The data showed that the gross domestic product remained unchanged last February, after achieving a strong growth of 0.4% in January, which is the fastest rate of monthly growth since April of last year, and exceeded the expectations of economists at the time.
According to industrial estimates, the failure to register any growth in March also means that the Canadian economy may record an annual growth rate of 2.1%in the first quarter of the year, which is slightly higher than the expectations of Canada Bank of 2%, and higher than economists’ expectations for Bloomberg, which amounted to 1.6%. However, this constitutes a slowdown compared to a growth of 2.6% in the fourth quarter of 2024.
The activity decreased due to the threats of customs duties
But this slowdown in momentum does not necessarily mean that the Bank of Canada will go to reduce the interest rate at its next meeting scheduled for April 16, as the agency indicated.
Canadian Central Bank Governor Tif Makalam explained that the escalation of inflation caused by customs duties may restrict the bank’s ability to support economic growth by reducing interest.
“The risk of high inflation as a result of a commercial war limits the bank’s ability to stimulate cash,” said McA
Sectors conflict with economic performance
Some sectors, such as manufacturing and financial services, witnessed a growth in February, but this was met by declines in real estate sectors, oil and gas extraction, and retail trade. The Statistics Agency had indicated last week that consumer spending for the second month in a row, according to preliminary data for February.
In January, the productive industries contributed to the advancement of economic growth, increasing by 1.1%, the largest increase since October 2021, thanks to a recovery in the mining, oil, gas and manufacturing sectors, as well as a strong increase in wholesale trade, especially the auto distribution sector that has reached its highest level since February 2020.

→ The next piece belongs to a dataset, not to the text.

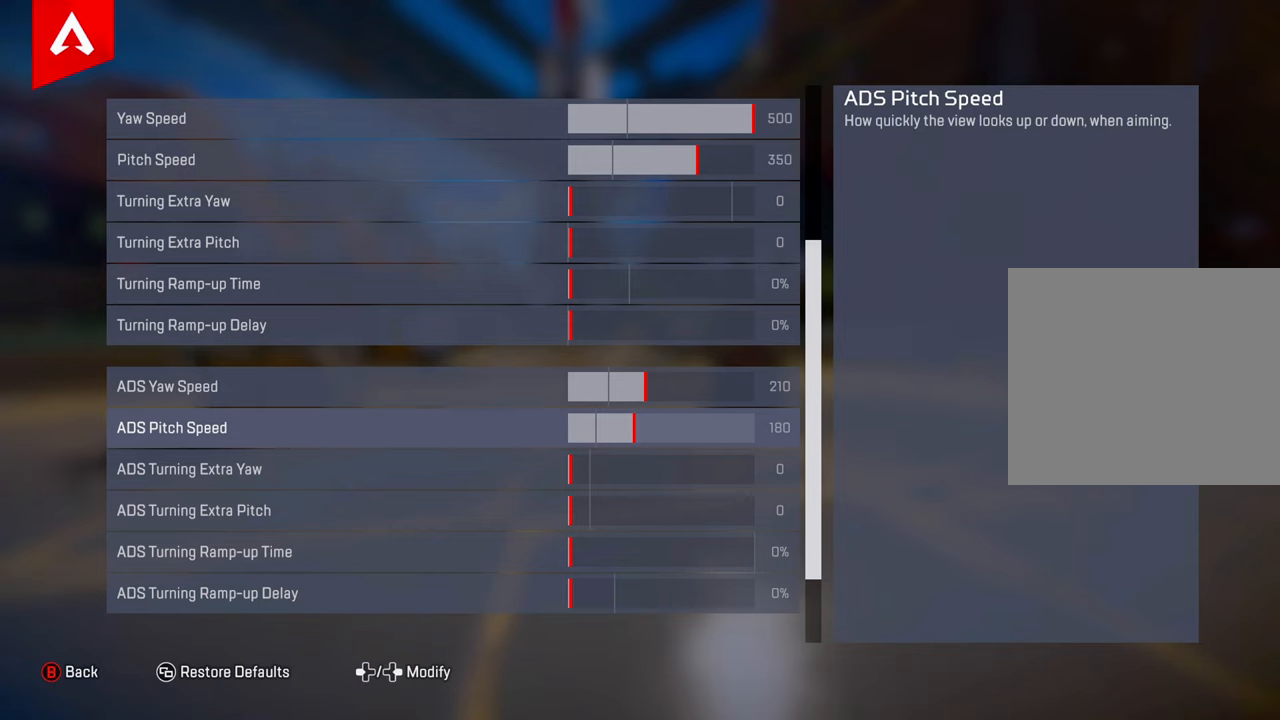
{"buttons": ["DPAD_RIGHT"], "left_stick": "center", "right_stick": "center", "events": [[451, "DPAD_RIGHT", "down"]]}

The effect of expected fees on expectations
It is expected that the United States, under President Donald Trump’s management, will start imposing additional customs duties as of next April, under the name “mutual fees” followed by 25% fees on car imports on the third day of the same month, which may push the Canadian economy towards stagnation.
According to “Benjamin Rights”, the macroeconomic strategy at Montreal Bank, “the strong start of the year will not be of value if the next customs duties are implemented next week,” noting that the central bank may have to stand up to neutrality pending the full impact of American commercial policies.
For his part, Andrew Grangham said at the Canadian Empire Trade Bank that recent developments make the positive data of January last “old news”, adding that “the Bank of Canada Cezine carefully carefully the risks of growth in exchange for a stronger inflation in the short term.”
As for the “Charles Saint Arno”, the chief economist in Alberta Central, he saw that the “central” would have to balance the contraction of customs duties with the pressure of inflation resulting from high costs, stressing that “the recent governor’s statements clearly indicate that fears of inflation constitute a priority for the present time.”